The long-awaited report, required by the NAB as a part of the Local Community Radio Act has concluded that LPFMs have little or no impact on commercial FM stations. No kidding?
The executive summary states that:
LPFM stations serve primarily small and rural markets and have geographic and population reaches that are many magnitudes smaller than those of full-service commercial FM stations. In addition, LPFM stations generally have not been in operation as long as full-service commercial FM stations, have less of an Internet presence, and offer different programming formats. We also found that the average LPFM station located in an Arbitron Radio Metro Market (“Arbitron Metro”) has negligible ratings by all available measures and has an audience size that lags far behind those of most full-service stations in the same market.

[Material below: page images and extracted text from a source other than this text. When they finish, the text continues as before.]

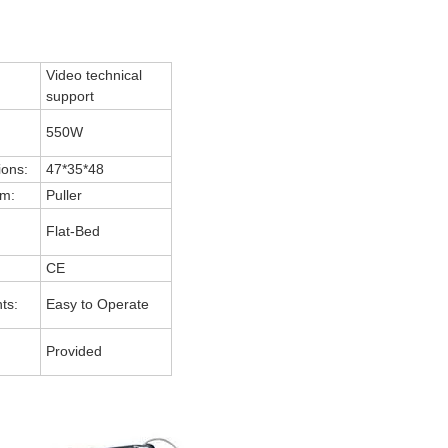
Video technical
support
550W
ions:
47*35*48
m:
Puller
Flat-Bed
CE
ts:
Easy to Operate
Provided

Although each of the stations differs considerably in its individual characteristics, the results of the case studies show that the selected LPFM stations generally broadcast a variety of programming continuously throughout the day, operate with very small budgets, rely on mostly part-time and volunteer staff, do not have measurable ratings, have limited population reach, and do not generate significant underwriting earnings. All but one of the station managers that we interviewed stated that the LPFM station is not competing directly for listeners with any specific full-service stations.
We conclude that, given their regulatory and operational constraints, LPFM stations are unlikely to have more than a negligible economic impact on full-service commercial FM stations.
Forgive my excessive block quoting of the FCC report titled: Economic Impact of Low-Power FM Stations on Commercial FM Radio, I found those portions of text far better than anything that I could write on the subject.
The NAB is reportedly “reviewing” the results, which the cynical me thinks is just another way of stalling a potential LPFM window later this year.